The Bucks had no answers for LeBron James (28 pts, 10 rebs, 8 ast), Chris Bosh (24 pts, 18 rebs), and Dwyane Wade (28 pts, 11/21 fg) in the early going on Wednesday, and for about 18 minutes it looked like the Bucks were going to be run out of the building. Milwaukee came out flat and careless in the first quarter, feeding Miami's effortless transition attack with turnovers and missed shots. While Tobias Harris (11 pts, 6 rebs) hardly embarrassed himself going against James in the early going , he had little help as Monta Ellis and Brandon Jennings started the game a combined 1/9 from the field.
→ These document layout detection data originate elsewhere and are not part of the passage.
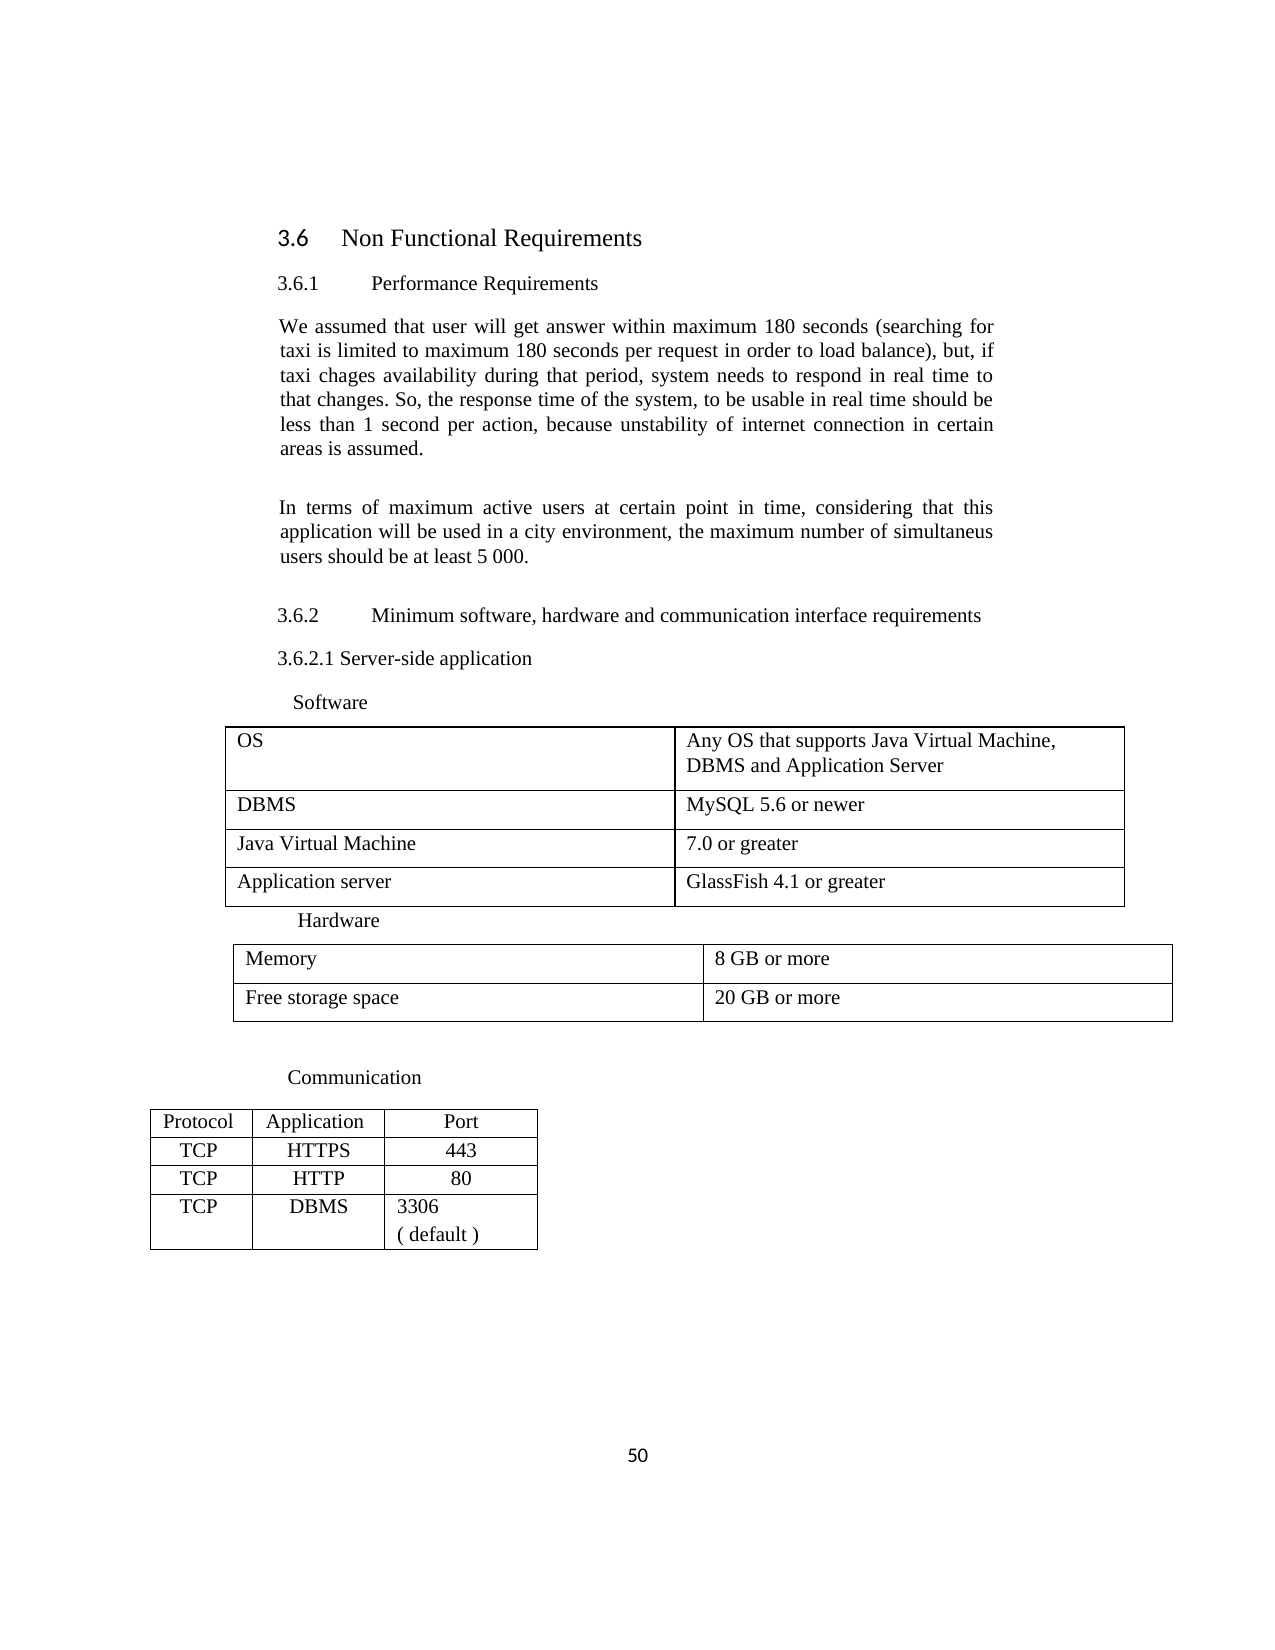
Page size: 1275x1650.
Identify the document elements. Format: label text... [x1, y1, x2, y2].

table_cell 3306 ( default ) [385, 1195, 537, 1249]
table_cell HTTP [253, 1166, 384, 1193]
table_cell Application server [226, 868, 674, 906]
text 3.6.2.1 Server-side application [277, 646, 1127, 670]
table_header Application [253, 1110, 384, 1137]
text We assumed that user will get answer within maximum 180 seconds (searching for taxi is limited to maximum 180 seconds per request in order to load balance), but, if taxi chages availability during that period, system needs to respond in real time to that changes. So, the response time of the system, to be usable in real time should be less than 1 second per action, because unstability of internet connection in certain areas is assumed. [279, 314, 995, 460]
table_header 8 GB or more [704, 945, 1172, 983]
subtitle Non Functional Requirements [277, 222, 1127, 253]
table_cell TCP [151, 1195, 252, 1249]
text Communication [277, 1065, 1127, 1089]
table_header Protocol [151, 1110, 252, 1137]
table_cell Free storage space [234, 984, 703, 1021]
table_cell GlassFish 4.1 or greater [676, 868, 1124, 906]
text In terms of maximum active users at certain point in time, considering that this application will be used in a city environment, the maximum number of simultaneus users should be at least 5 000. [279, 495, 995, 568]
table_cell DBMS [253, 1195, 384, 1249]
table_cell TCP [151, 1138, 252, 1165]
table_header Port [385, 1110, 537, 1137]
table_cell DBMS [226, 791, 674, 828]
text Software [225, 689, 1125, 714]
text Hardware [225, 907, 1125, 932]
table_header OS [226, 728, 674, 790]
table_cell 7.0 or greater [676, 830, 1124, 867]
table_cell MySQL 5.6 or newer [676, 791, 1124, 828]
table_header Memory [234, 945, 703, 983]
text 3.6.2 Minimum software, hardware and communication interface requirements [277, 603, 1127, 627]
table_cell HTTPS [253, 1138, 384, 1165]
table_cell 20 GB or more [704, 984, 1172, 1021]
table_header Any OS that supports Java Virtual Machine, DBMS and Application Server [676, 728, 1124, 790]
table_cell 80 [385, 1166, 537, 1193]
table_cell 443 [385, 1138, 537, 1165]
table_cell Java Virtual Machine [226, 830, 674, 867]
text 3.6.1 Performance Requirements [277, 271, 1127, 295]
table_cell TCP [151, 1166, 252, 1193]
But the game reached a curious turning point midway through the second when Larry Sanders suffered another breakdown. After a questionable foul call on a Wade drive, Sanders spiked the ball for his first technical and drew a second for antagonizing the officials a few seconds later. But the Heat appeared to let off thereafter and the Bucks began to run off Miami misses and turnovers, with Jennings getting loose to score his first eight points of the game in a 16-2 run to close out the half. The exclamation point came on Sam Dalembert's improbable three with under a second left that closed the Miami lead to 46-44, the first triple of Dalembert's NBA career.
The two teams battled gamely throughout the second half with John Henson the surprising inspiration in Sanders' absence. Filling in for the ejected Sanders, the rookie combined energy, activity and a smooth jump shot to establish career-highs with 17 points (7/12 fg) and 18 rebounds, including a tip-in at the third quarter buzzer to make it 73-71 Bucks heading into the fourth.
The Bucks defended gamely to take a 91-84 lead on Henson's jumper with 4:50 left, made all the more improbable considering Ellis struggled all game (4/16 fg, 9 pts, 4 ast, 5 to), Jennings missed eight of his last nine shots (9/25 fg, 19 pts, 7 reb, 6 ast, 5 stl, 0 to) and the Bucks couldn't buy a three for most of the night (5/29). Instead, Mike Dunleavy (even with his long range touch absent), Henson and Ekpe Udoh kept finding ways to score, but James, Wade and Bosh answered them at every turn and then some. The Bucks twice took leads on buckets by Dunleavy and Udoh in the final 80 seconds, but James tied it with 26 seconds left and Ellis and Henson missed chances to win it on the Bucks' final possession. Miami still had a chance to win it with 1.4 seconds left, but Ellis swatted Wade's difficult leaner to send it to OT.
The OT was all Miami, as Ellis and Dunleavy had early turnovers and the Bucks had no answer for James, Bosh, Wade and Ray Allen in Miami's halfcourt sets. Wade buried a long two on the extra session's first possession and Allen's open three would late give Miami a 109-100 lead to seal it as the Bucks appeared to run out of gas.